(Recorded information)

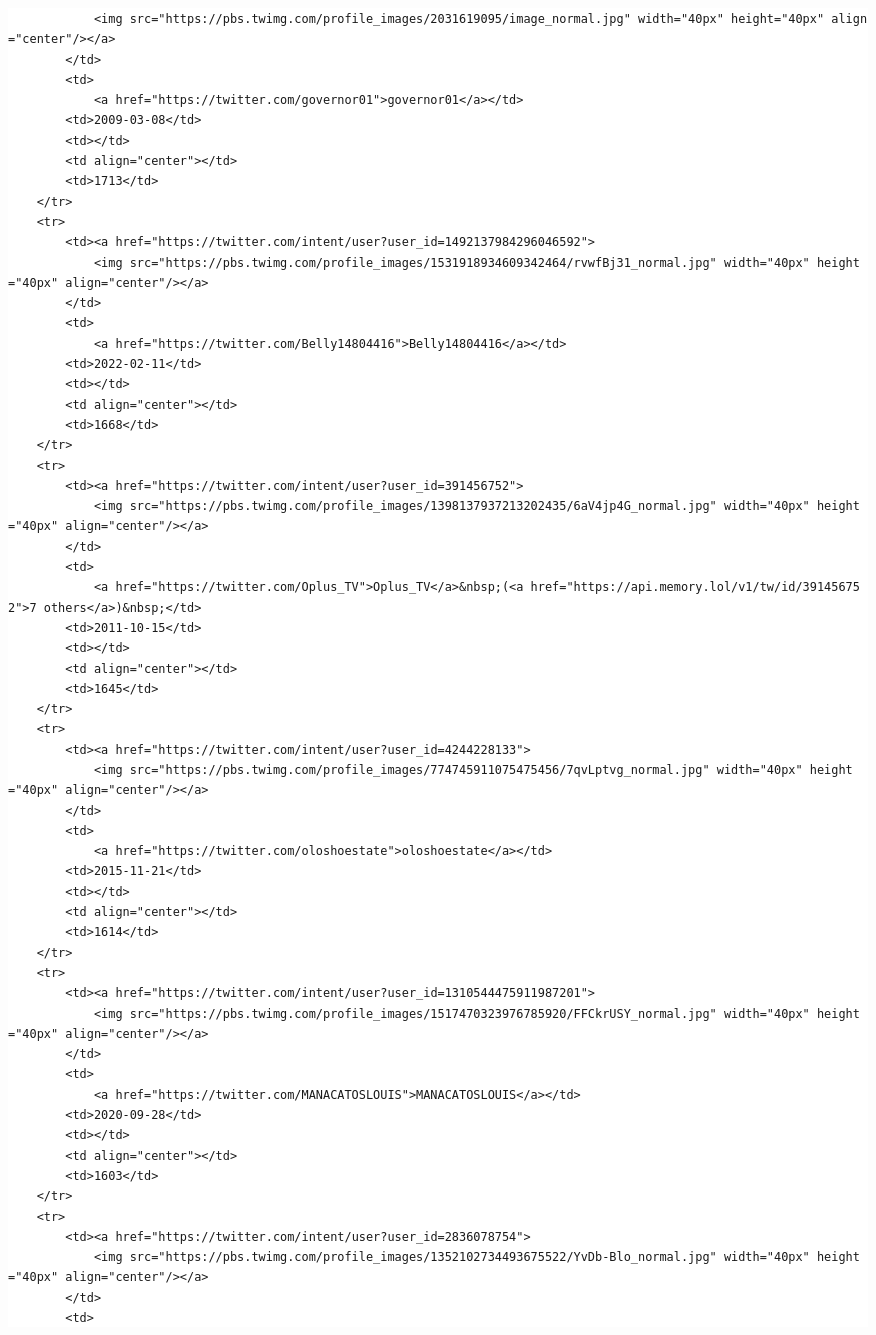                 <img src="https://pbs.twimg.com/profile_images/2031619095/image_normal.jpg" width="40px" height="40px" align="center"/></a>
            </td>
            <td>
                <a href="https://twitter.com/governor01">governor01</a></td>
            <td>2009-03-08</td>
            <td></td>
            <td align="center"></td>
            <td>1713</td>
        </tr>
        <tr>
            <td><a href="https://twitter.com/intent/user?user_id=1492137984296046592">
                <img src="https://pbs.twimg.com/profile_images/1531918934609342464/rvwfBj31_normal.jpg" width="40px" height="40px" align="center"/></a>
            </td>
            <td>
                <a href="https://twitter.com/Belly14804416">Belly14804416</a></td>
            <td>2022-02-11</td>
            <td></td>
            <td align="center"></td>
            <td>1668</td>
        </tr>
        <tr>
            <td><a href="https://twitter.com/intent/user?user_id=391456752">
                <img src="https://pbs.twimg.com/profile_images/1398137937213202435/6aV4jp4G_normal.jpg" width="40px" height="40px" align="center"/></a>
            </td>
            <td>
                <a href="https://twitter.com/Oplus_TV">Oplus_TV</a>&nbsp;(<a href="https://api.memory.lol/v1/tw/id/391456752">7 others</a>)&nbsp;</td>
            <td>2011-10-15</td>
            <td></td>
            <td align="center"></td>
            <td>1645</td>
        </tr>
        <tr>
            <td><a href="https://twitter.com/intent/user?user_id=4244228133">
                <img src="https://pbs.twimg.com/profile_images/774745911075475456/7qvLptvg_normal.jpg" width="40px" height="40px" align="center"/></a>
            </td>
            <td>
                <a href="https://twitter.com/oloshoestate">oloshoestate</a></td>
            <td>2015-11-21</td>
            <td></td>
            <td align="center"></td>
            <td>1614</td>
        </tr>
        <tr>
            <td><a href="https://twitter.com/intent/user?user_id=1310544475911987201">
                <img src="https://pbs.twimg.com/profile_images/1517470323976785920/FFCkrUSY_normal.jpg" width="40px" height="40px" align="center"/></a>
            </td>
            <td>
                <a href="https://twitter.com/MANACATOSLOUIS">MANACATOSLOUIS</a></td>
            <td>2020-09-28</td>
            <td></td>
            <td align="center"></td>
            <td>1603</td>
        </tr>
        <tr>
            <td><a href="https://twitter.com/intent/user?user_id=2836078754">
                <img src="https://pbs.twimg.com/profile_images/1352102734493675522/YvDb-Blo_normal.jpg" width="40px" height="40px" align="center"/></a>
            </td>
            <td>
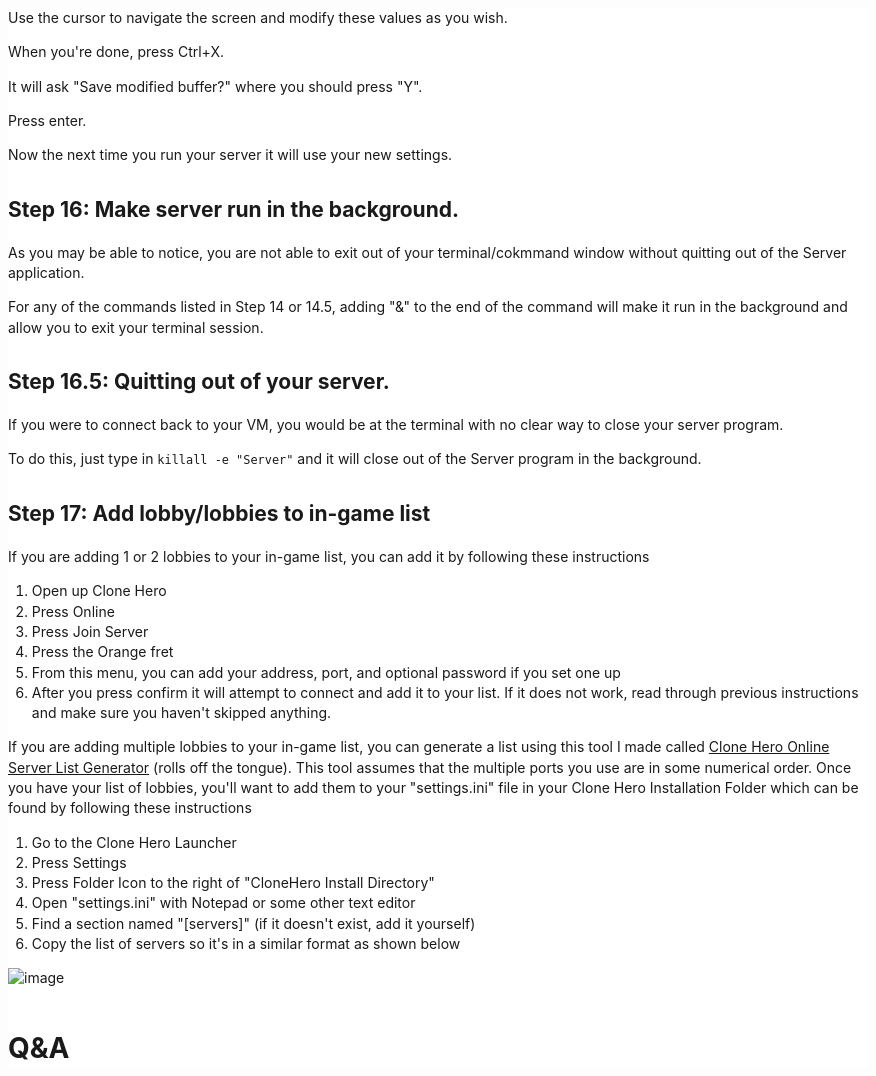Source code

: Use the cursor to navigate the screen and modify these values as you wish.
  
When you're done, press Ctrl+X.
  
It will ask "Save modified buffer?" where you should press "Y".
 
Press enter.
  
Now the next time you run your server it will use your new settings.

## Step 16: Make server run in the background.

As you may be able to notice, you are not able to exit out of your terminal/cokmmand window without quitting out of the Server application.
  
For any of the commands listed in Step 14 or 14.5, adding "&" to the end of the command will make it run in the background and allow you to exit your terminal session.

## Step 16.5: Quitting out of your server.

If you were to connect back to your VM, you would be at the terminal with no clear way to close your server program.
  
To do this, just type in `killall -e "Server"` and it will close out of the Server program in the background.

## Step 17: Add lobby/lobbies to in-game list 
 
If you are adding 1 or 2 lobbies to your in-game list, you can add it by following these instructions
 
1. Open up Clone Hero 
2. Press Online
3. Press Join Server
4. Press the Orange fret
5. From this menu, you can add your address, port, and optional password if you set one up
6. After you press confirm it will attempt to connect and add it to your list. If it does not work, read through previous instructions and make sure you haven't skipped anything.
 
If you are adding multiple lobbies to your in-game list, you can generate a list using this tool I made called [Clone Hero Online Server List Generator](https://pizzachamp.github.io/chservlistgen/) (rolls off the tongue). This tool assumes that the multiple ports you use are in some numerical order. Once you have your list of lobbies, you'll want to add them to your "settings.ini" file in your Clone Hero Installation Folder which can be found by following these instructions
 
1. Go to the Clone Hero Launcher
2. Press Settings
3. Press Folder Icon to the right of "CloneHero Install Directory"
4. Open "settings.ini" with Notepad or some other text editor
5. Find a section named "[servers]" (if it doesn't exist, add it yourself)
6. Copy the list of servers so it's in a similar format as shown below
 
![image](https://cdn.discordapp.com/attachments/813512711877951531/963244299380744212/unknown.png)
 
# Q&A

(End Recorded information)

■ Problem statement ■
Identify each line of the records that contains the word "program" with matching case, and copy every such line in full.

■ Written response ■
If you were to connect back to your VM, you would be at the terminal with no clear way to close your server program.
To do this, just type in `killall -e "Server"` and it will close out of the Server program in the background.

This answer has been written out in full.